A typical car alternator puts out 50-65 amps at 14V, or about 700-900W.    Bigger car (i.e. a truck) might have a 100 amp alternator.  An RV will have even more.   Every connected electrical device is rated for a certain power draw, protected by a fuse.    A 10 amp fuse on a 12V accessory socket will blow if you pull more than 120W.   If you want more power, you need direct wiring.   I.e. when I installed a 250W RMS sub amp in my car, I ran a 6AWG wire straight to the battery with an inline 30A fuse.    In retrospect, 6AWG was an overkill.
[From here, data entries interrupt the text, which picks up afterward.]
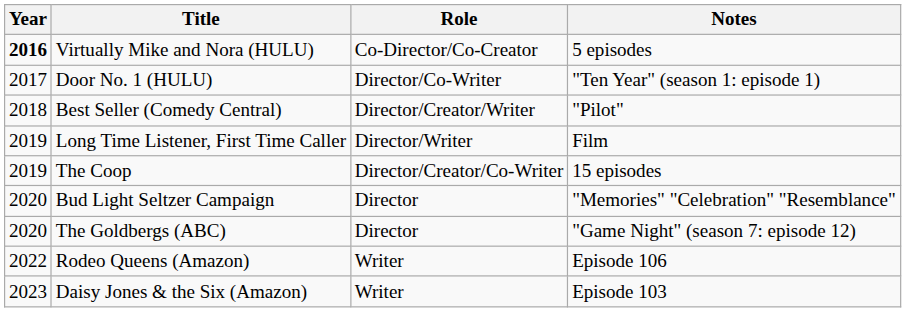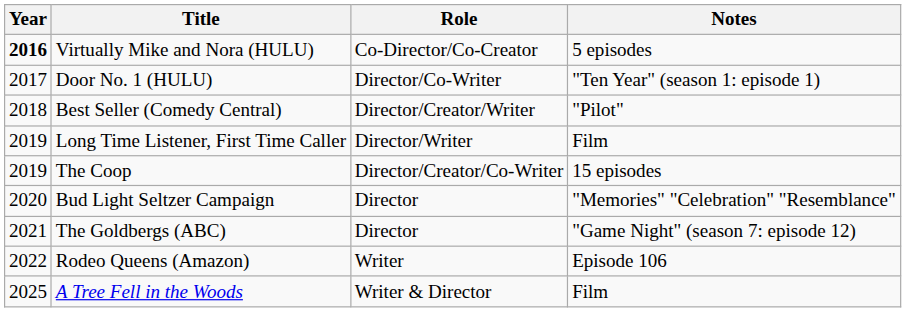The Goldbergs (ABC) | Year: 2020 -> 2021
- row: 2023 | Daisy Jones & the Six (Amazon) | Writer | Episode 103
+ row: 2025 | A Tree Fell in the Woods | Writer & Director | Film
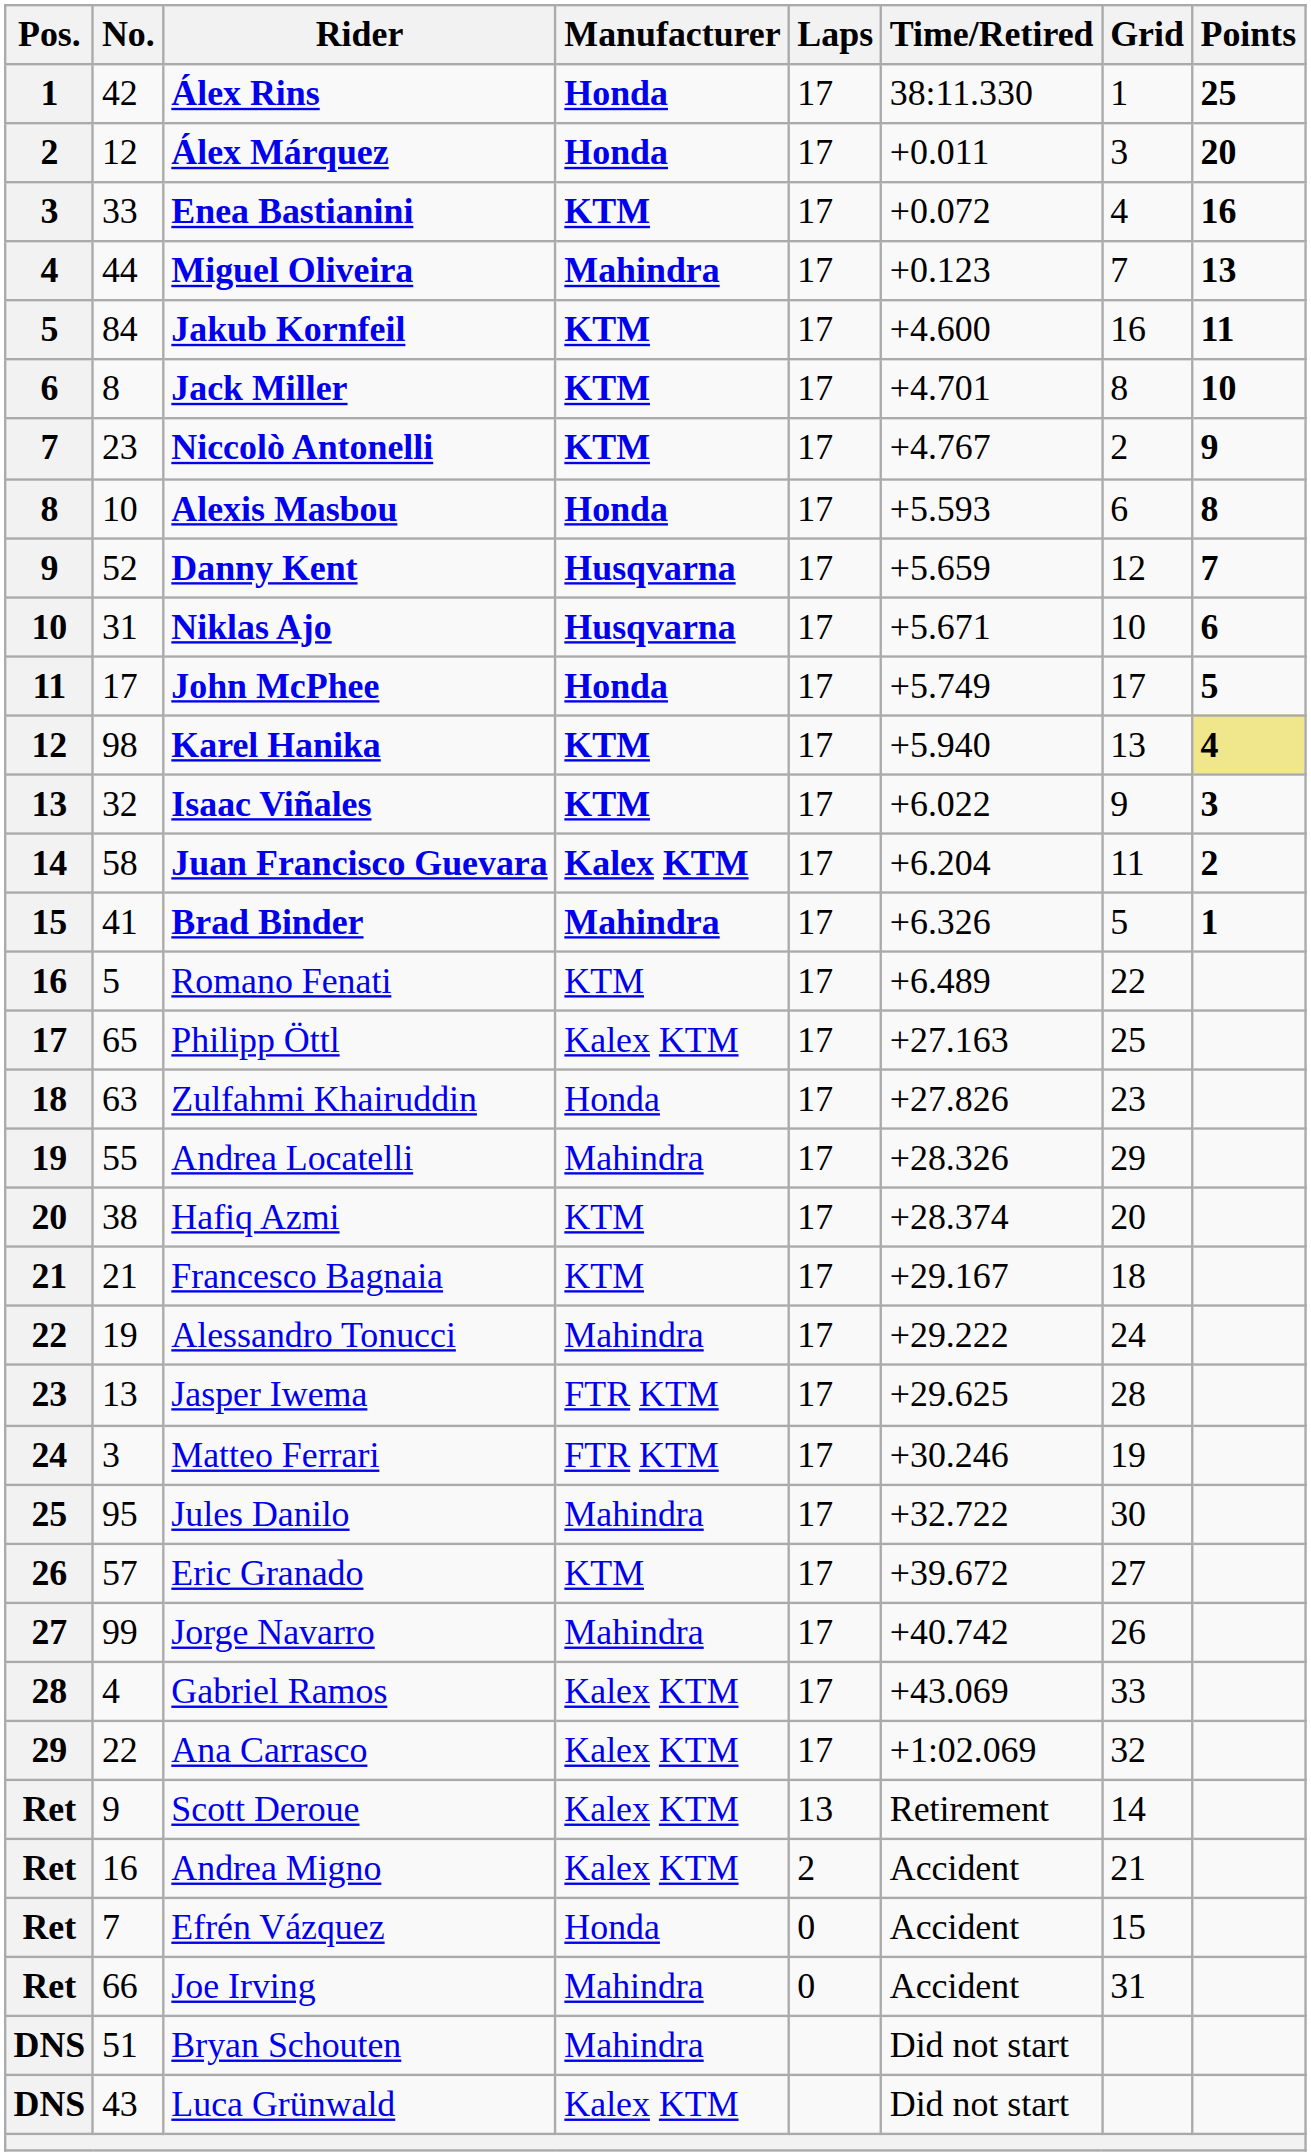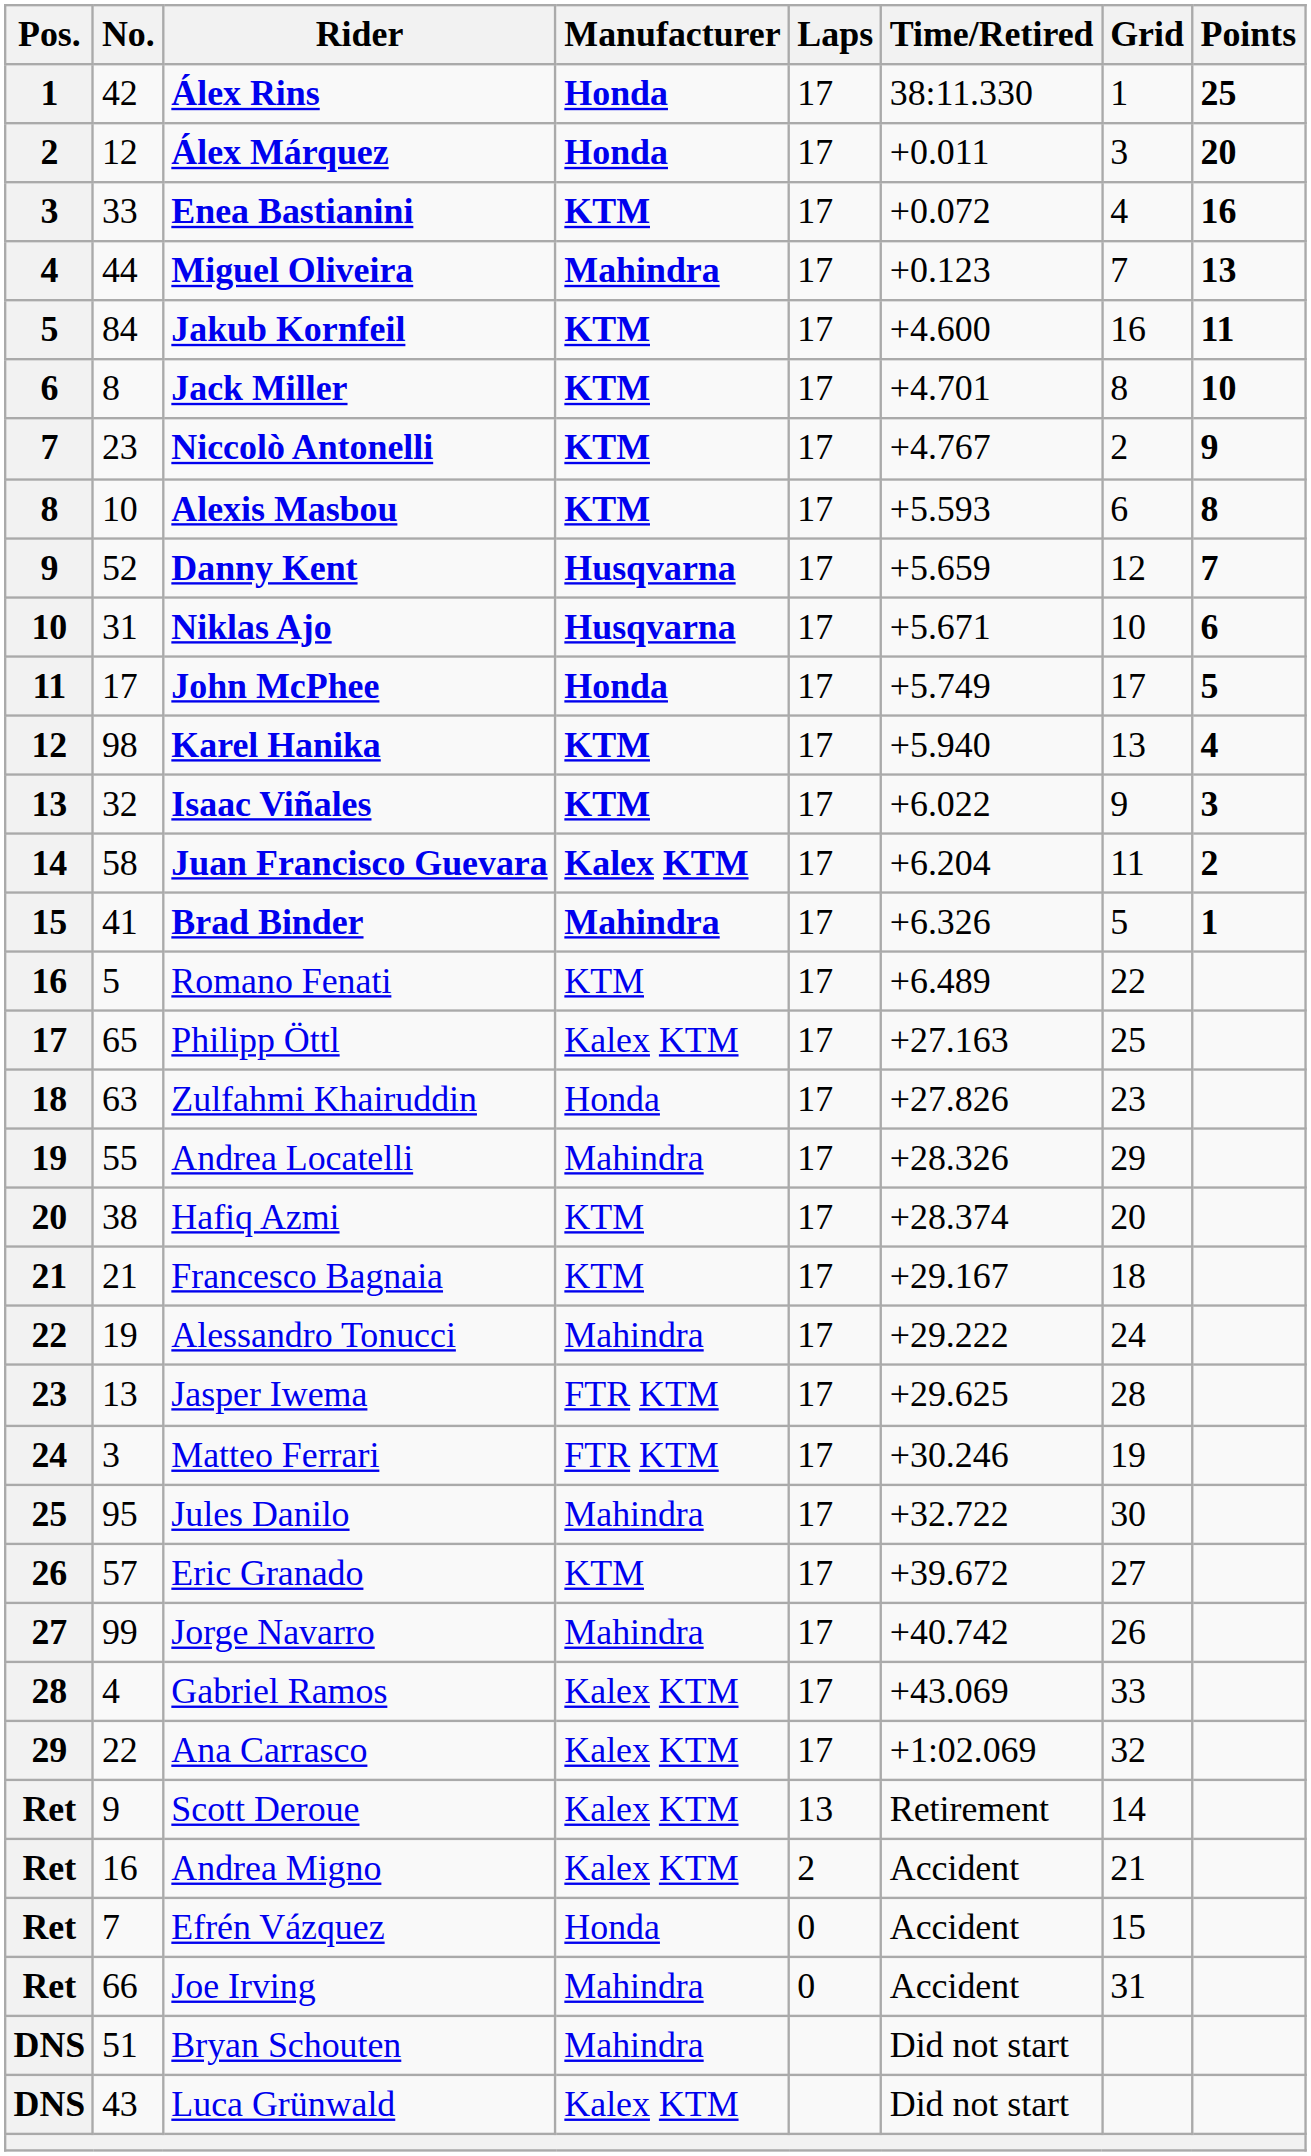Alexis Masbou | Manufacturer: Honda -> KTM
Karel Hanika | Points: khaki background -> no background
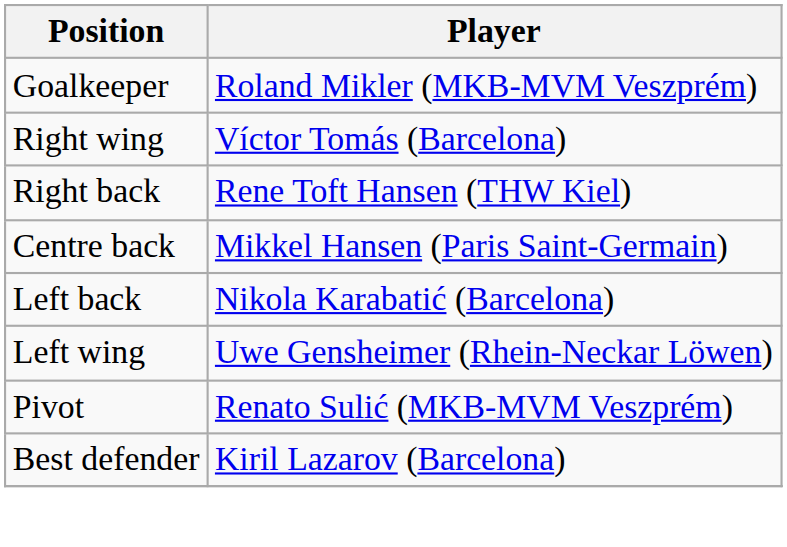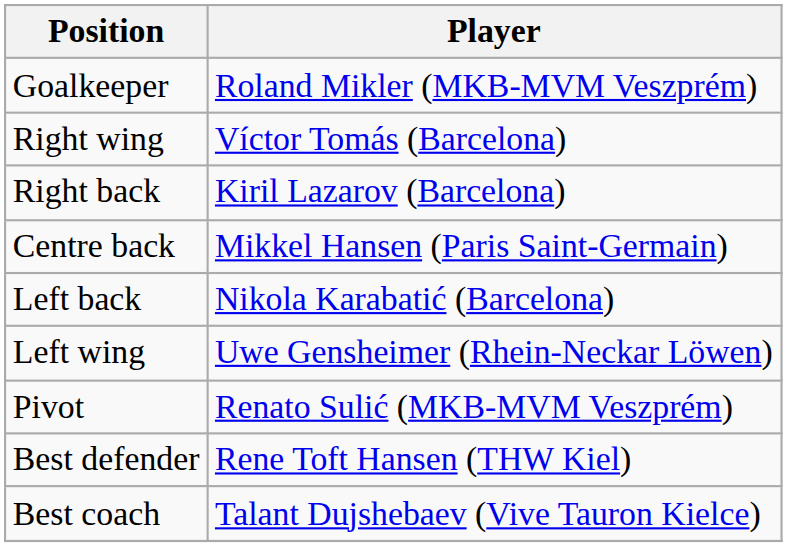Right back | Player: Rene Toft Hansen (THW Kiel) -> Kiril Lazarov (Barcelona)
Best defender | Player: Kiril Lazarov (Barcelona) -> Rene Toft Hansen (THW Kiel)
+ row: Best coach | Talant Dujshebaev (Vive Tauron Kielce)
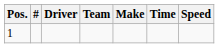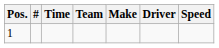columns swapped: Driver <-> Time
The fuse is there mainly to protect the wiring.    If you overdraw a wire can overheat and catch fire.    You want that happening inside the fuse, not in a wire harness next to the fuel line.

Anyways, a 150W inverter can be safely plugged into the typical 'lighter' outlet without much capacity loss.   A 400W inverter needs to be wired directly if you want all its power.

Then again, how much you need?    A typical laptop power brick is about 75W.    A tablet charger usually wants about 15W, and most  phones charge fine on 10W or less.    A DSLR battery charger might take 15-20.    In other words, I think you can plug a laptop, a phone, a tablet and a DSLR charger into a single 150W inverter plugged into a lighter socket and still have some leftover headroom.